■ **STUDY MATERIAL**:
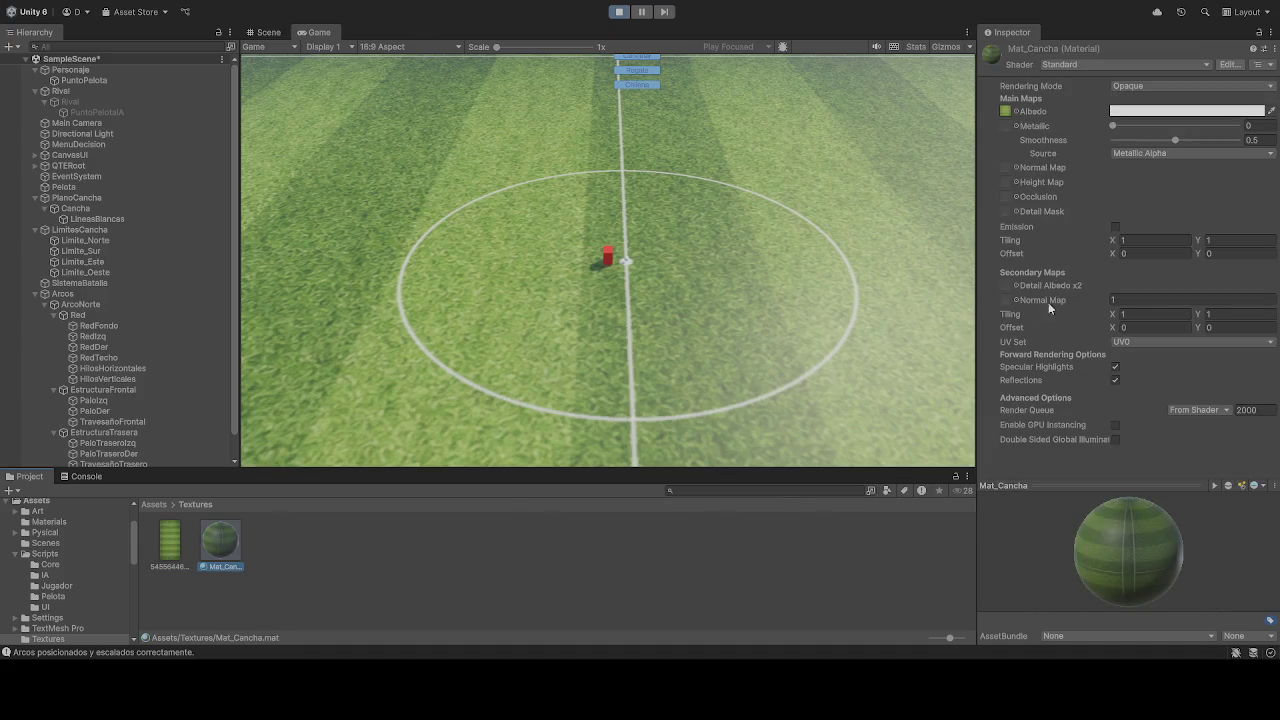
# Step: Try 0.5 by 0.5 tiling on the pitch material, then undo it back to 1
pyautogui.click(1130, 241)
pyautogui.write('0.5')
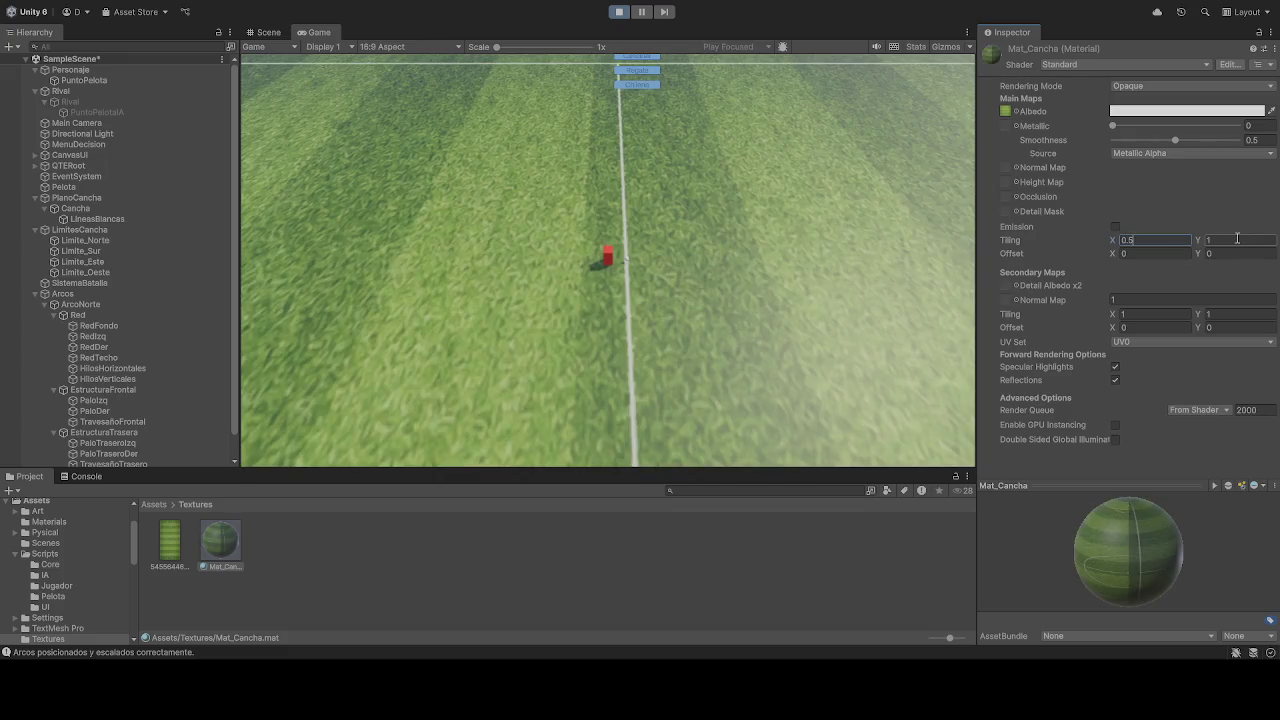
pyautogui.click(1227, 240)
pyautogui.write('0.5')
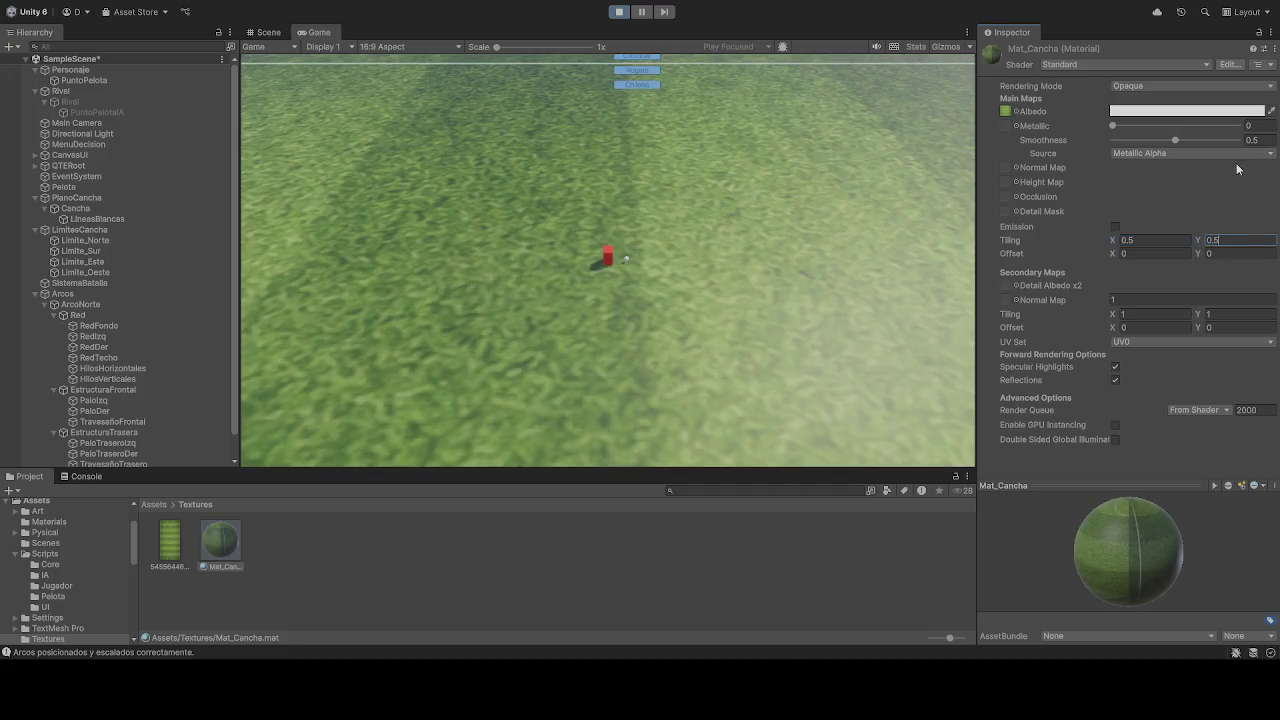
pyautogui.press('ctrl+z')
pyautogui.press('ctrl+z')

---

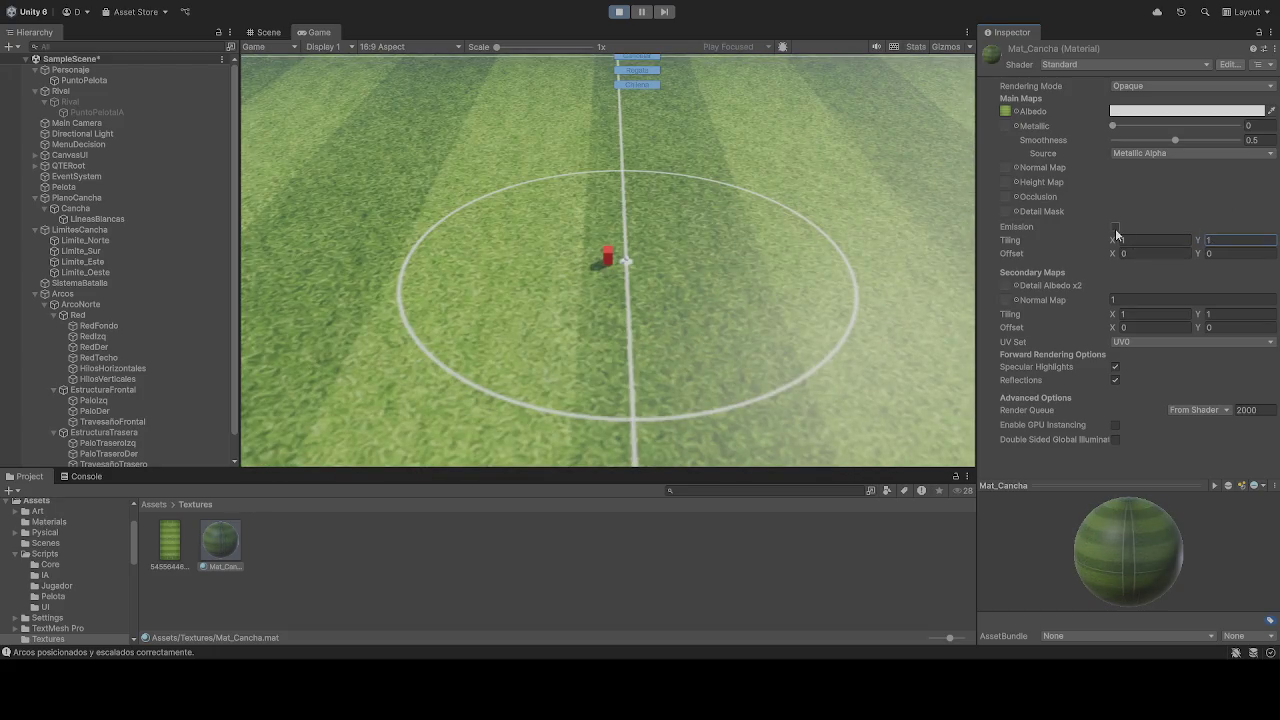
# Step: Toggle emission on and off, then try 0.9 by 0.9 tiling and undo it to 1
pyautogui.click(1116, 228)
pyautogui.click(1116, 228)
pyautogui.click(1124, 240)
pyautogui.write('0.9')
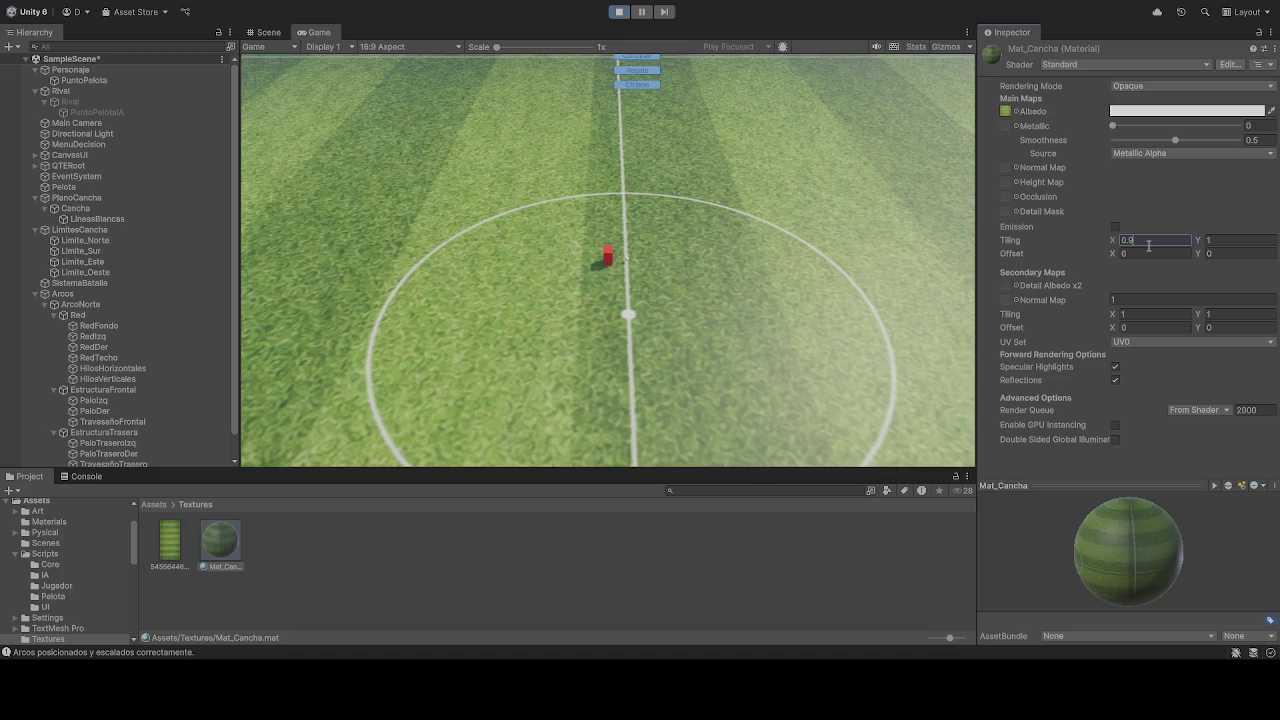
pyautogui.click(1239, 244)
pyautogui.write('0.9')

■ **ACTION ITEM**: Wherever a line in the data above contains the word "tiling", copy that line.

■ **EXERCISE OUTPUT**:
# Step: Try 0.5 by 0.5 tiling on the pitch material, then undo it back to 1
# Step: Toggle emission on and off, then try 0.9 by 0.9 tiling and undo it to 1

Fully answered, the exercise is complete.